TASK OBJECTIVE:
Please look for the string "CrtYd" below and report every line in which it occurs.

PROVIDED DATA:
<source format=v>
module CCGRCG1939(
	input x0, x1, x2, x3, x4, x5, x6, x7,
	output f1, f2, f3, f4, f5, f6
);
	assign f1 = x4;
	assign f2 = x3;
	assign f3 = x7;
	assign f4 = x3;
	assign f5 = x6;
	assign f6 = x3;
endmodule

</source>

--

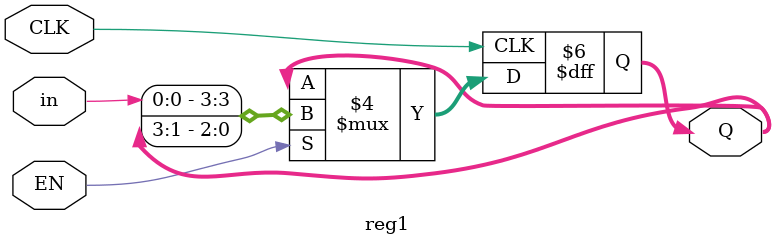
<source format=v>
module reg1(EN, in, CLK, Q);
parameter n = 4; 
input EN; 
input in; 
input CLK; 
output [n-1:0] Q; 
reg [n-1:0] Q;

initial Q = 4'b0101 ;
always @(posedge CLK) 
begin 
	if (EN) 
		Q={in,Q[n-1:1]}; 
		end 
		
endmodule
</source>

...

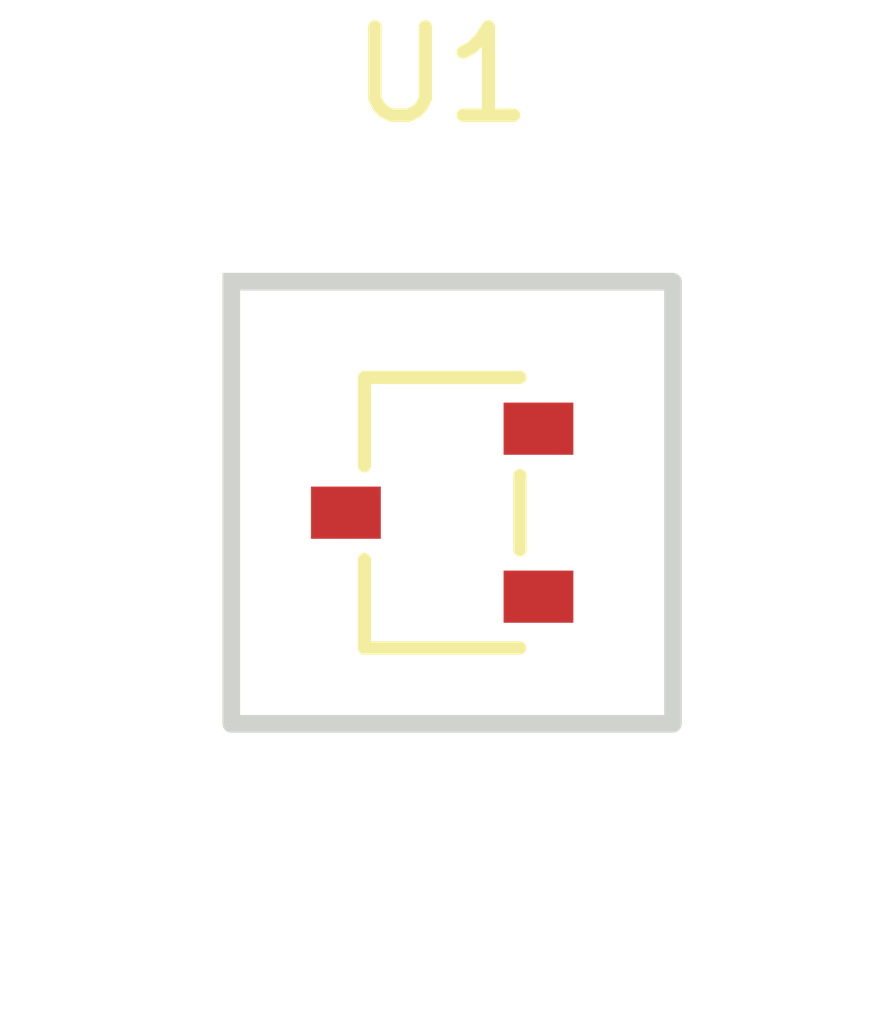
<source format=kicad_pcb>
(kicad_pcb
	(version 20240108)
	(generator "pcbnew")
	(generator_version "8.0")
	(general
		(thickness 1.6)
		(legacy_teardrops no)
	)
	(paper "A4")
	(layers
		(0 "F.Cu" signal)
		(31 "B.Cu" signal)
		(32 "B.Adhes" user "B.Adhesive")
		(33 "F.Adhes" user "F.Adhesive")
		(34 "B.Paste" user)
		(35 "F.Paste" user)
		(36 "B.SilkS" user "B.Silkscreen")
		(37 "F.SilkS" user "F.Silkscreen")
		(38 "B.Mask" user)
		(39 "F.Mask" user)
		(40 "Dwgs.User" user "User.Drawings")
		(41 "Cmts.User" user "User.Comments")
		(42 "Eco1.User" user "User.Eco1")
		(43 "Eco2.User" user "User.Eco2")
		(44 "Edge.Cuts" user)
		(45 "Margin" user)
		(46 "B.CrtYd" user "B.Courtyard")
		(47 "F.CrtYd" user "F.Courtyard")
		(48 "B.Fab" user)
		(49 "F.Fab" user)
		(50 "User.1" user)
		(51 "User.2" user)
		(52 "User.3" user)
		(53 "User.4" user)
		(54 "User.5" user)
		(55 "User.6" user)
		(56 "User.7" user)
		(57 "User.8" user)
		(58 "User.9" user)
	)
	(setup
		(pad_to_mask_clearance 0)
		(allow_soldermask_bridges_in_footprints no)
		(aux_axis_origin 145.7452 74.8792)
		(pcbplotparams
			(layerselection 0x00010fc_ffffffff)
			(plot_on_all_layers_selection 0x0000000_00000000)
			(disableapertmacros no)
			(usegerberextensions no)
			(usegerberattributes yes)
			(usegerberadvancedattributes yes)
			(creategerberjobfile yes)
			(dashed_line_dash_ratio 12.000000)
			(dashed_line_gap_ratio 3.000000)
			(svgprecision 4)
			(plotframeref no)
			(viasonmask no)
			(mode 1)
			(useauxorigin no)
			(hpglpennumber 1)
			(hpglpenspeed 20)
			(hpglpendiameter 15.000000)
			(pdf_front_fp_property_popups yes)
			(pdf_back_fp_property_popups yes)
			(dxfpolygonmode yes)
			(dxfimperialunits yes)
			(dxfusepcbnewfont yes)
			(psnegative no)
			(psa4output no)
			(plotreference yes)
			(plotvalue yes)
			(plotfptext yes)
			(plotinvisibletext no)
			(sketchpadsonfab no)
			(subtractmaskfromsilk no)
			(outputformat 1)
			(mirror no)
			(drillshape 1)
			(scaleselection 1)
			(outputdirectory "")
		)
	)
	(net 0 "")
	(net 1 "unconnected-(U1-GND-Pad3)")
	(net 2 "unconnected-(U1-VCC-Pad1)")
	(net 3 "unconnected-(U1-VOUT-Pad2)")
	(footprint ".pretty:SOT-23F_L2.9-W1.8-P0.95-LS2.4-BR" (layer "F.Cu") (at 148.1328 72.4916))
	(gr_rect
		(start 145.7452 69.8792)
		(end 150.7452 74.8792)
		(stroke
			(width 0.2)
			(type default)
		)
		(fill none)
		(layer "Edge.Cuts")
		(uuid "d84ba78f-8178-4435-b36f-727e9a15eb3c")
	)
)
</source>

EXERCISE RESULT:
		(46 "B.CrtYd" user "B.Courtyard")
		(47 "F.CrtYd" user "F.Courtyard")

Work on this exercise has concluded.